Does Rick Perry Have an Ulterior Motive With His "Jobs Trips"?
As I have noted in the past, Rick Perry is on a mission, a mission to steal, er, lure, er, convince companies to move to Texas where we have the alleged best business climate in America. Perry has visited six states -- California, Connecticut, Illinois, Maryland, Missouri and New York -- which all have Democratic governors, in his effort to bring new business to Texas.
Photo by Gage Skidmore Perry in 2016?
However, as the New York Times is reporting, some are beginning to wonder if Perry is doing this as much to keep his name in play in the political media given his apparent presidential aspirations:
But skeptics wonder whether the trips are more about selling Mr. Perry than about selling Texas as he ponders a second presidential run in 2016. And along with media coverage that has kept his name in the news, Mr. Perry has faced some barbs about the motives and the effectiveness of his efforts.
A spokesman for Gov. Dannel P. Malloy of Connecticut, Andrew R. Doba, dismissed Mr. Perry's trip to the state in June by saying that unlike Mr. Perry, Mr. Malloy was "more interested in bringing jobs to our state than he is in getting himself publicity."
Now, lazy national media types will do the arm-chair psychology thing with politicians a lot -- see almost any column by Maureen Dowd from the "W" era -- but I find this one hard to believe.

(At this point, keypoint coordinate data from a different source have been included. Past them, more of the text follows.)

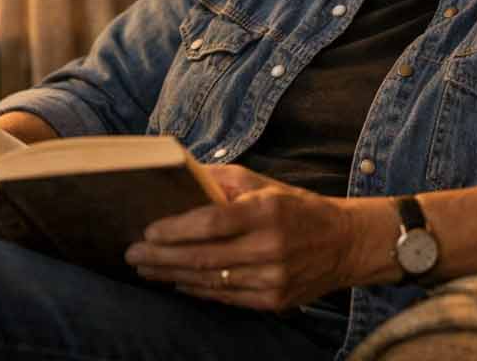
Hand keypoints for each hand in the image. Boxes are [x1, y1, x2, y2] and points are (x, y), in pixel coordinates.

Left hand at [123, 165, 369, 310]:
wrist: (344, 243)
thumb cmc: (295, 206)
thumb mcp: (263, 182)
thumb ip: (220, 179)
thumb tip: (178, 176)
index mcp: (266, 211)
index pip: (211, 223)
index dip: (175, 229)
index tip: (147, 230)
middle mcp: (270, 248)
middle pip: (204, 257)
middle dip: (162, 257)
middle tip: (132, 254)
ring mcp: (273, 279)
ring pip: (210, 282)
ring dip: (172, 275)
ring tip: (146, 269)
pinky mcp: (274, 301)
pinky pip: (226, 298)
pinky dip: (197, 290)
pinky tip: (176, 282)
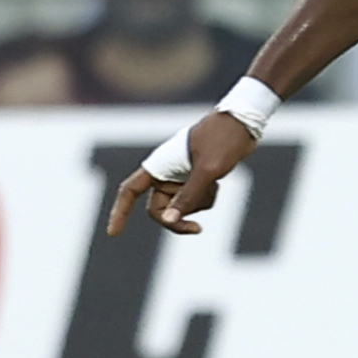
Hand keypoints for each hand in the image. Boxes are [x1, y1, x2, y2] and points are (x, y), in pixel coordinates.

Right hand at [107, 110, 259, 236]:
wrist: (243, 124)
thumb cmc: (223, 141)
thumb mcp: (207, 171)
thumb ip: (188, 197)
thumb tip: (169, 220)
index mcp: (158, 166)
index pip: (130, 192)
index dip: (120, 212)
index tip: (113, 233)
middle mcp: (165, 173)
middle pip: (159, 208)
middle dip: (176, 219)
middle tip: (196, 229)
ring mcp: (181, 177)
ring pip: (181, 206)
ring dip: (198, 203)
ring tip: (214, 183)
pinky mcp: (196, 178)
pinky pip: (197, 200)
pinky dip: (207, 196)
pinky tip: (218, 181)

Does Perry really think that after his unbelievably bad 2012 presidential run anyone will take him seriously as a candidate? If so, he is both dumb and delusional.
But he is getting attention, to be sure. He debated Maryland's Governor Martin O'Malley on Crossfire on the issue. (If you've never seen Jon Stewart's classic appearance on the old version of Crossfire watch it here immediately).
Here's what I don't get though. This is a zero-sum game for Americans as whole:
"The idea of waging a campaign to try and depress the business climate of one state so your state can benefit as a result is something that Missourians don't appreciate," said Jason Kander, a Democrat who is Missouri's secretary of state. "I'm sure Apple and Microsoft compete for top talent. But you would never see the C.E.O. of Apple go into Microsoft headquarters with a bullhorn and try to wholesale recruit people away. Not only would it be incredibly rude, it would be incredibly ineffective."
In California, Gov. Jerry Brown called Mr. Perry's visit "a big nothing." Gov. Pat Quinn of Illinois described his trip there as an "escapade."
But Rick Perry is a Texas exceptionalist. Texas Pride. Texas might secede. We have a jingoistic governor (insofar as Texas is concerned), who shoots from the hip, is not interested in policy details and has what Beltway folks calls "swagger." Sound familiar?